■ What you have to do ■
Given the listing below, write out exactly the lines starting with the line that has "In addition, Education" and going on through the line that has "No young person", both kept.

■ Source material ■
______________________________
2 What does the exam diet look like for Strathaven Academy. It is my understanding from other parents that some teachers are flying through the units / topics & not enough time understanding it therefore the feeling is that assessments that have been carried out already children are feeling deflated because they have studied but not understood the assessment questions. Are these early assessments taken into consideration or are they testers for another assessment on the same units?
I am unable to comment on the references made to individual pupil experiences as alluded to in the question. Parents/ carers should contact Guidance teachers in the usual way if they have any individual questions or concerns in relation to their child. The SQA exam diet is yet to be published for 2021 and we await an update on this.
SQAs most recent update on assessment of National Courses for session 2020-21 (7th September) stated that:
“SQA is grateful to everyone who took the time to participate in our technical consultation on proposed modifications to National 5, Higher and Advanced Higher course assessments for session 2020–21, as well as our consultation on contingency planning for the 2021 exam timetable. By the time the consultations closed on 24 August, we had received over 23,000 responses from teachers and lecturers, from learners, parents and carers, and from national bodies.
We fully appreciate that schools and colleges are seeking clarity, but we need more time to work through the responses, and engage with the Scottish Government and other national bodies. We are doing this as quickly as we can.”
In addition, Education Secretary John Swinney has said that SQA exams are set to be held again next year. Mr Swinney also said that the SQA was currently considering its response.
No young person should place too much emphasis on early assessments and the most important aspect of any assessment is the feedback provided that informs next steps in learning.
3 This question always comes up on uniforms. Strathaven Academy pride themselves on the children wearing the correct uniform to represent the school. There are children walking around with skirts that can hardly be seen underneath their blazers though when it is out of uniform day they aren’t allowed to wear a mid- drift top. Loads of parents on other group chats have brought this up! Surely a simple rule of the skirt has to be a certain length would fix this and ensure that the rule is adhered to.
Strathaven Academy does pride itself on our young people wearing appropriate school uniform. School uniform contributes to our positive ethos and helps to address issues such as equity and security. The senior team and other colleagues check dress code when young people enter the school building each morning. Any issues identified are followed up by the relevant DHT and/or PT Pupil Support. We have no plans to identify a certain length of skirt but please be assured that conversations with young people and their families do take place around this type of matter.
______________________________
■ Task result ■
In addition, Education Secretary John Swinney has said that SQA exams are set to be held again next year. Mr Swinney also said that the SQA was currently considering its response.
No young person should place too much emphasis on early assessments and the most important aspect of any assessment is the feedback provided that informs next steps in learning.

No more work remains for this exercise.